AbstractThis course explores the automation of decisions in the legal system. We delve into the tools from natural language processing and machine learning needed to predict judge decision-making and ask whether it is possible -- or even desirable -- to build a robot judge.
ObjectiveIs a concept of justice what truly separates man from machine? Recent advances in data science have caused many people to reconsider their responses to this question. With expanding digitization of legal data and corpora, alongside rapid developments in natural language processing and machine learning, the prospect arises for automating legal decisions.

Data science technologies have the potential to improve legal decisions by making them more efficient and consistent. The benefits to society from this automation could be significant. On the other hand, there are serious risks that automated systems could replicate or amplify existing legal biases and rigidities.
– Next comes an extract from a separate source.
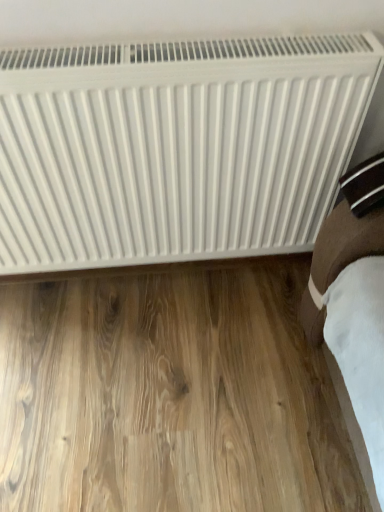
Identify the location of free space above light brown wood flooring at lower center (from a real-world perspective). (154, 381).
This course introduces students to the data science tools that are unlocking legal materials for computational and scientific analysis. We begin with the problem of representing laws as data, with a review of techniques for featurizing texts, extracting legal information, and representing documents as vectors. We explore methods for measuring document similarity and clustering documents based on legal topics or other features. Visualization methods include word clouds and t-SNE plots for spatial relations between documents.

We next consider legal prediction problems. Given the evidence and briefs in this case, how will a judge probably decide? How likely is a criminal defendant to commit another crime? How much additional revenue will this new tax law collect? Students will investigate and implement the relevant machine learning tools for making these types of predictions, including regression, classification, and deep neural networks models.

We then use these predictions to better understand the operation of the legal system. Under what conditions do judges tend to make errors? Against which types of defendants do parole boards exhibit bias? Which jurisdictions have the most tax loopholes? In a semester project, student groups will conceive and implement a research design for examining this type of empirical research question.

Some programming experience in Python is required, and some experience with text mining is highly recommended.